### Görev Tanımı
Aşağıdaki "Benden Önce Bir Başkası" kitabı üzerine yazıdan, "Tuesday, June 25, 2013" sözlerini içeren yerle başlayıp "bir tutumdur bu." sözleriyle biten bölümü hiçbir değişiklik yapmadan yeniden yazın.

### Verilen Metin
Tuesday, June 25, 2013

Benden önce bir başkası

Benden Önce Bir Başkası Nurdan Gürbilek’in 2011 yılında yayınlanan kitabı. Kitabın ilk sayfalarında, başlığın altına, kitabın türünü tanımlamak için ‘denemeler’ ibaresi düşülmüş. Böylesine geniş araştırılmış, psikanalizden Marksizm’e, dilden felsefeye kadar, çeşitli alanlarda derin analizlerle kotarılmış, sözcük dağarcığıyla ve üslubundaki samimiyetle insanı içine çeken, kurgusuyla merak duygusunu öğrenmenin zevkine dönüştüren bu yazılara ‘deneme’ demek alçakgönüllülük müdür, içtenlik midir? Nurdan Gürbilek söz konusu olduğunda, alçakgönüllü olmaktaki ‘mış gibi’liği atlayıp, bu soruyu doğrudan “içtenlik” diye yanıtlamak gerekir sanırım. Akademik ya da edebi bir iddiasızlıktan değil, “hiçbir yapıtın boşluğa doğmadığı; akan nehre sonradan eklendiği” düşüncesinden kaynaklanan bir tutumdur bu.

### İncelenecek Veriler
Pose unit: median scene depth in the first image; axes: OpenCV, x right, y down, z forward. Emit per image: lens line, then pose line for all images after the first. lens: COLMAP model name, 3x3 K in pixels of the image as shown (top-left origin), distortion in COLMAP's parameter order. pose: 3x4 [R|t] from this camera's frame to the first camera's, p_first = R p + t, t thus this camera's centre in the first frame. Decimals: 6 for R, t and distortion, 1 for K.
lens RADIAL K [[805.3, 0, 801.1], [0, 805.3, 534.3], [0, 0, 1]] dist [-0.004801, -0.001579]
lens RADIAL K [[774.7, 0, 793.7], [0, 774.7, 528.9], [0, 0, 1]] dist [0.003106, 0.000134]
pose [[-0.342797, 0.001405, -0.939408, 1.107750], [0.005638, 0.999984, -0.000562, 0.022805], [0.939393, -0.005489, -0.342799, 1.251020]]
==
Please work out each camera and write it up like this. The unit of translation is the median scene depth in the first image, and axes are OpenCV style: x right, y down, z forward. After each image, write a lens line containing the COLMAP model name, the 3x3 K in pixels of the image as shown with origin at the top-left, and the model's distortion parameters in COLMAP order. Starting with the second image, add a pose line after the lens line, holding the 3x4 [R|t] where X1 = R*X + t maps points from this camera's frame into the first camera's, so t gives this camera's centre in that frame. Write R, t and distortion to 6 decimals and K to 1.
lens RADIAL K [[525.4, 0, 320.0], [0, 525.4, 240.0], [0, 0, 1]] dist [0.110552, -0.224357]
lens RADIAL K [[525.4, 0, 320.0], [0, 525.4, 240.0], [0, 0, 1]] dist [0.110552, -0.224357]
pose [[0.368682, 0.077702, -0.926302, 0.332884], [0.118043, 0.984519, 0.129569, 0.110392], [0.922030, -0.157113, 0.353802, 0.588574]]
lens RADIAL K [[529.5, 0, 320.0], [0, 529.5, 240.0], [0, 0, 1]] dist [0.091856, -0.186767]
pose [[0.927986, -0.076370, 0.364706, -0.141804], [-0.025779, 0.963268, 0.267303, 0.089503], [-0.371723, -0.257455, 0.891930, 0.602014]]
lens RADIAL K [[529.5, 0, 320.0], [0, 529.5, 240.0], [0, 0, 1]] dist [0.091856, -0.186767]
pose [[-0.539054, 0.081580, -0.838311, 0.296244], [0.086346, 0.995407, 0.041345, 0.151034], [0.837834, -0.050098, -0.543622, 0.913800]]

### Yanıt Aşağıda
Tuesday, June 25, 2013

Benden önce bir başkası

Benden Önce Bir Başkası Nurdan Gürbilek’in 2011 yılında yayınlanan kitabı. Kitabın ilk sayfalarında, başlığın altına, kitabın türünü tanımlamak için ‘denemeler’ ibaresi düşülmüş. Böylesine geniş araştırılmış, psikanalizden Marksizm’e, dilden felsefeye kadar, çeşitli alanlarda derin analizlerle kotarılmış, sözcük dağarcığıyla ve üslubundaki samimiyetle insanı içine çeken, kurgusuyla merak duygusunu öğrenmenin zevkine dönüştüren bu yazılara ‘deneme’ demek alçakgönüllülük müdür, içtenlik midir? Nurdan Gürbilek söz konusu olduğunda, alçakgönüllü olmaktaki ‘mış gibi’liği atlayıp, bu soruyu doğrudan “içtenlik” diye yanıtlamak gerekir sanırım. Akademik ya da edebi bir iddiasızlıktan değil, “hiçbir yapıtın boşluğa doğmadığı; akan nehre sonradan eklendiği” düşüncesinden kaynaklanan bir tutumdur bu.